▶ _Work to be completed_:
Can you recast the listing as a numbered list, beginning at the line that contains "Μοντέλα: Μοντέλα -> Αντίθεση" and stopping after the line that contains "πρωτοκόλλων: πρωτοκόλλων -> παρεχόμενων", with blank lines left out?

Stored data
____________

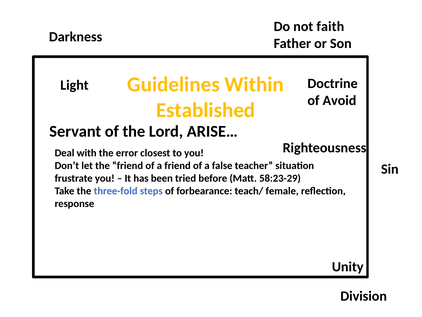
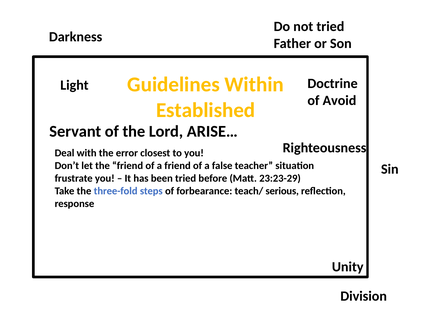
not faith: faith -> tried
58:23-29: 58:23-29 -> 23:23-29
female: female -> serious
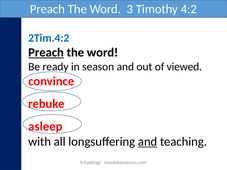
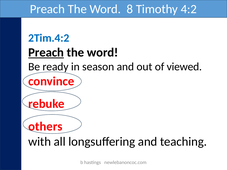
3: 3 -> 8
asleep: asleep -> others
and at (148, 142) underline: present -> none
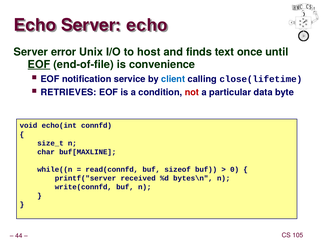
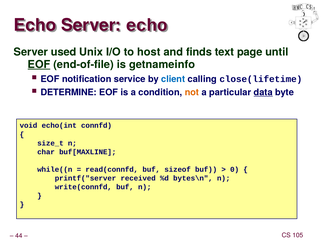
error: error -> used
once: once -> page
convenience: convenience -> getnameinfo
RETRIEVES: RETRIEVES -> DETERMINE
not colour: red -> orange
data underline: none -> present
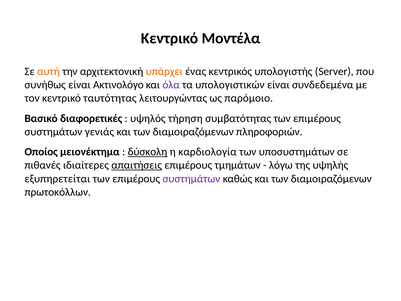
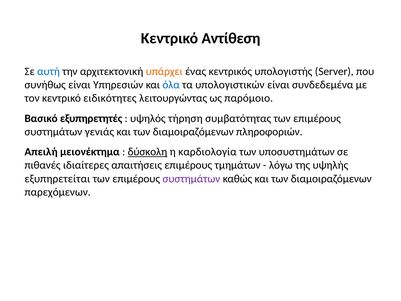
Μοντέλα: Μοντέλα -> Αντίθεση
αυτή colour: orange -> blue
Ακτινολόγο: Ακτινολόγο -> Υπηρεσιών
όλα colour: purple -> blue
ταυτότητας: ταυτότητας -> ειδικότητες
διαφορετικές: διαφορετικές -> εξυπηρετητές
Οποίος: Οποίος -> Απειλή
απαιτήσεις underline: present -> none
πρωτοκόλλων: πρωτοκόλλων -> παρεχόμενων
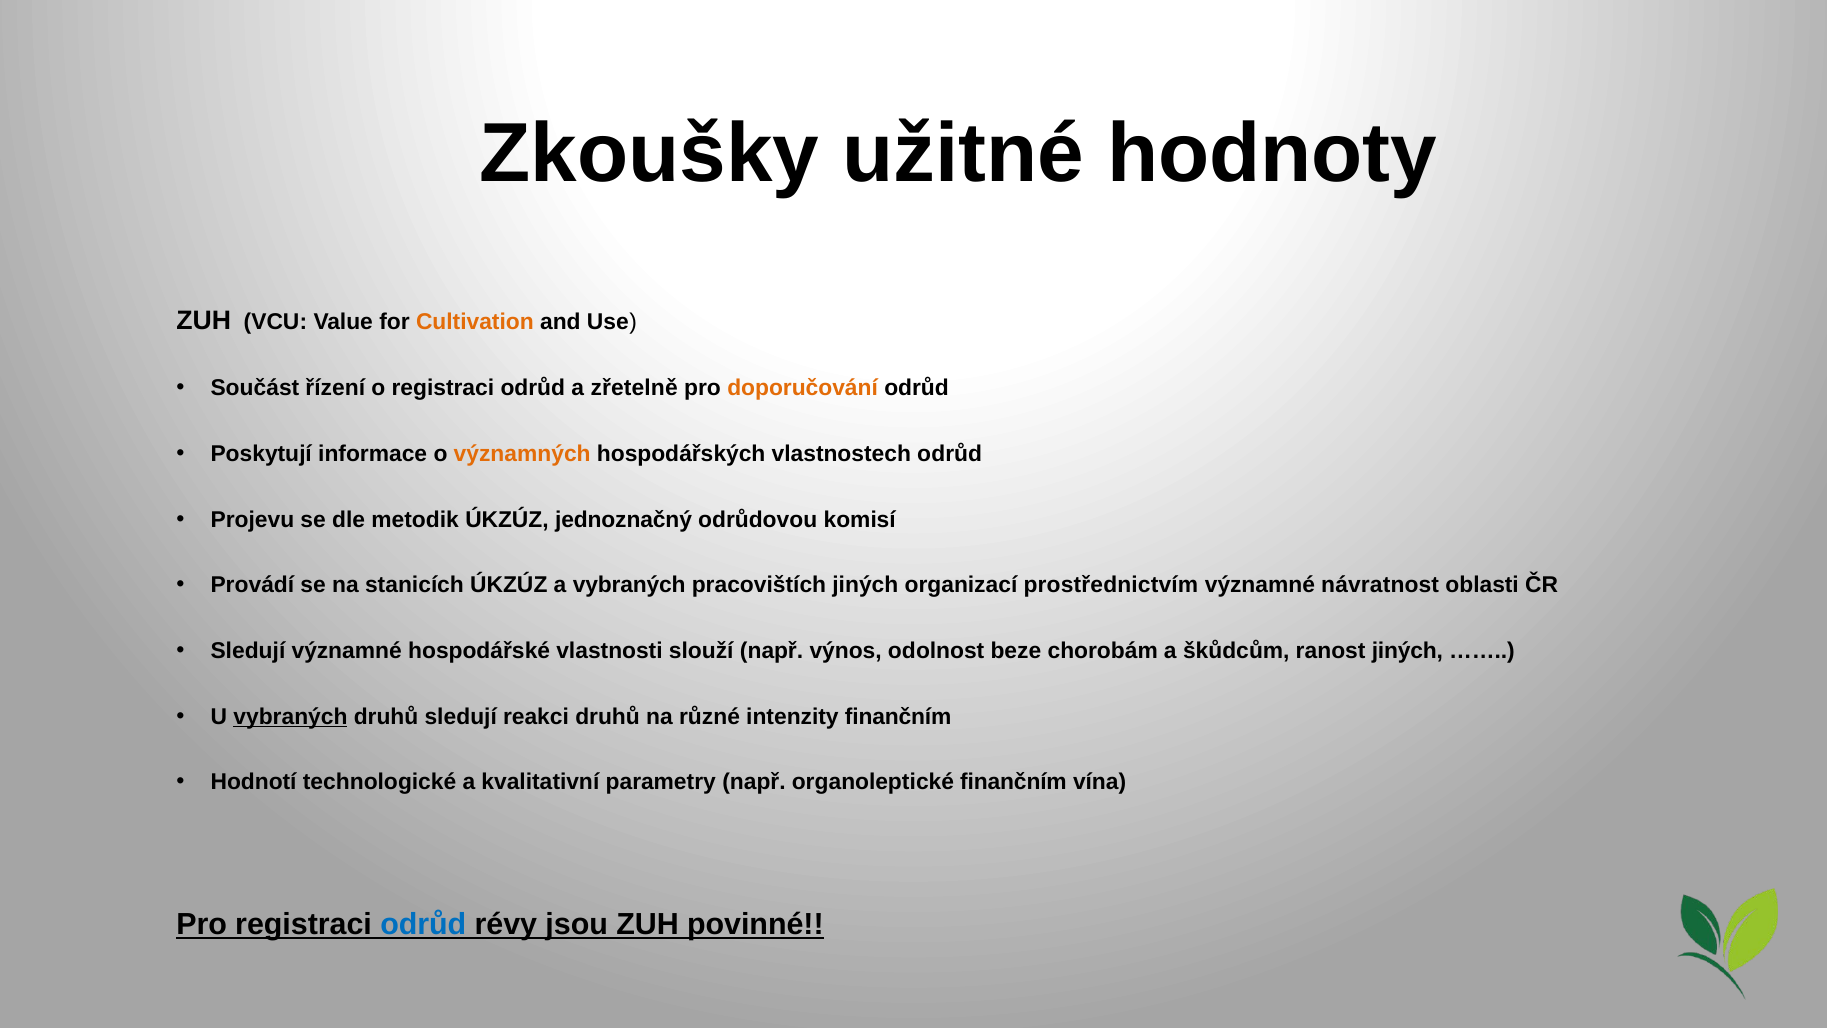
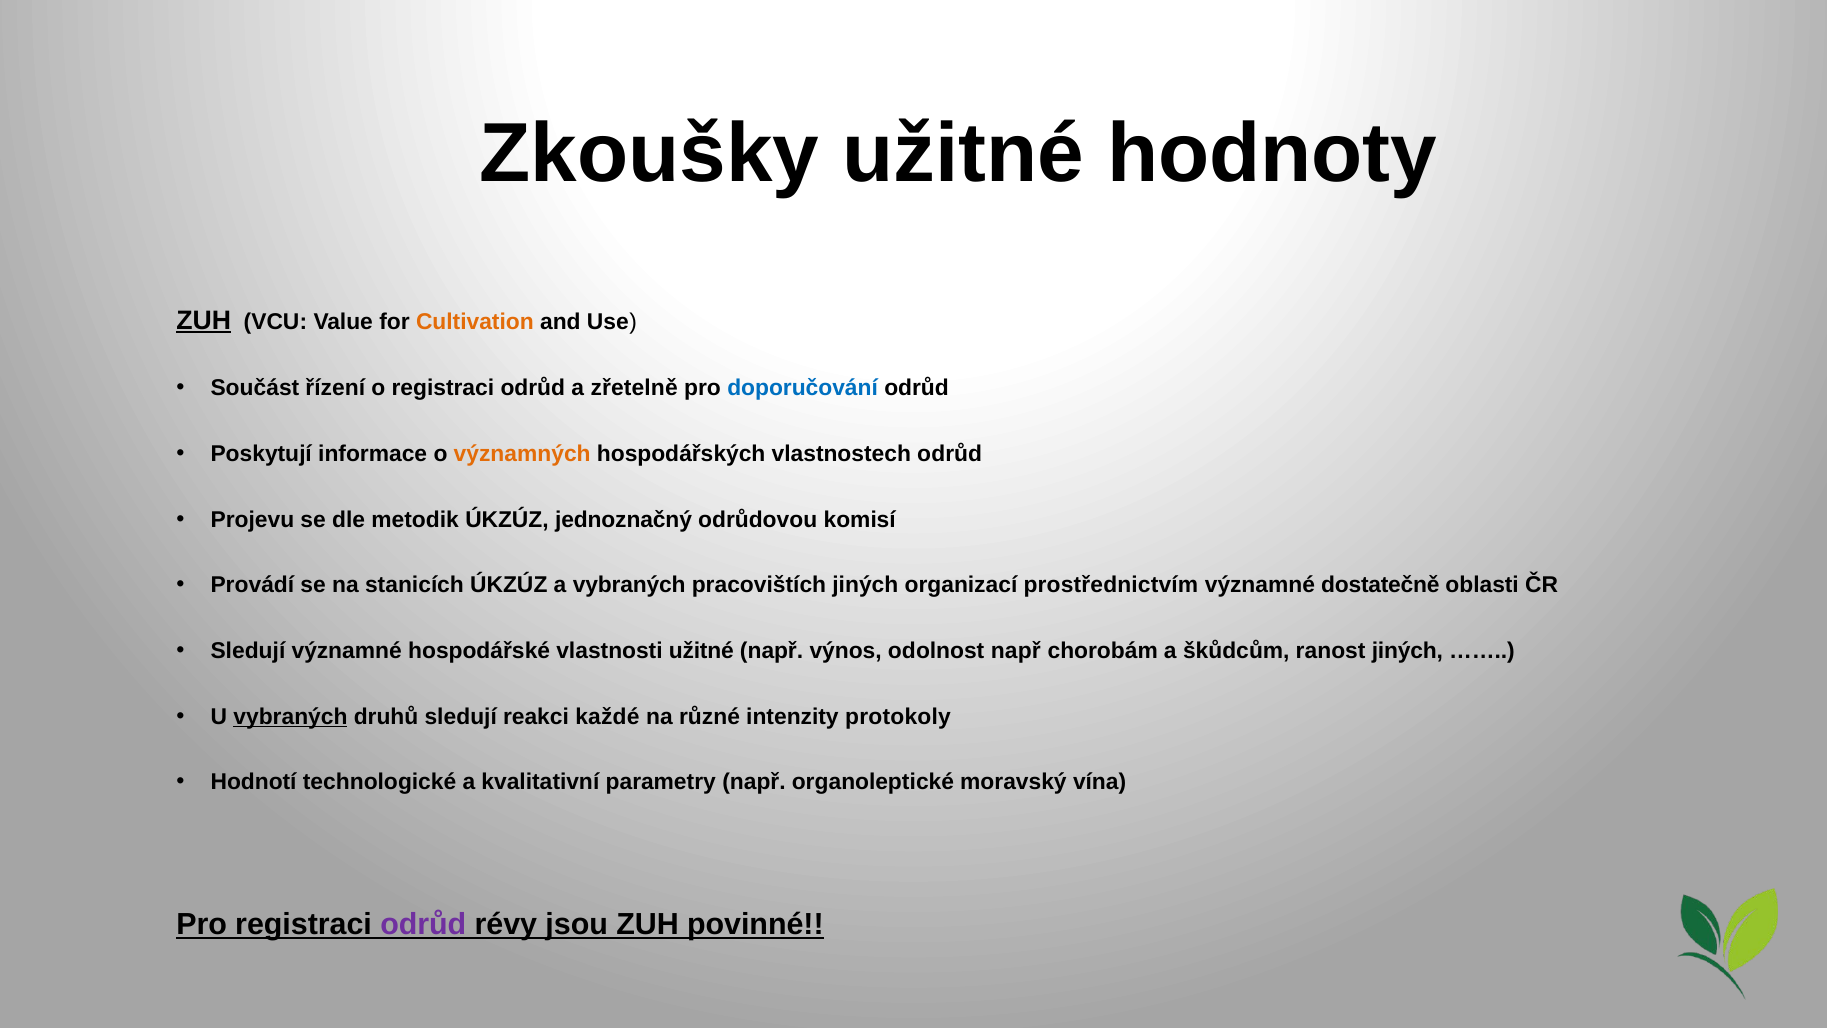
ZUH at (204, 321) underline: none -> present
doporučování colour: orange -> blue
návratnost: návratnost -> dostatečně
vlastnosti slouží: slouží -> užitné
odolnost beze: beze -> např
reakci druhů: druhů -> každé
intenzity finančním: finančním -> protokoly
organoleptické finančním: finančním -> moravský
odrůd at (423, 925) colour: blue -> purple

____________

▶ _Result for this task_:
1. Μοντέλα: Μοντέλα -> Αντίθεση
2. αυτή colour: orange -> blue
3. Ακτινολόγο: Ακτινολόγο -> Υπηρεσιών
4. όλα colour: purple -> blue
5. ταυτότητας: ταυτότητας -> ειδικότητες
6. διαφορετικές: διαφορετικές -> εξυπηρετητές
7. Οποίος: Οποίος -> Απειλή
8. απαιτήσεις underline: present -> none
9. πρωτοκόλλων: πρωτοκόλλων -> παρεχόμενων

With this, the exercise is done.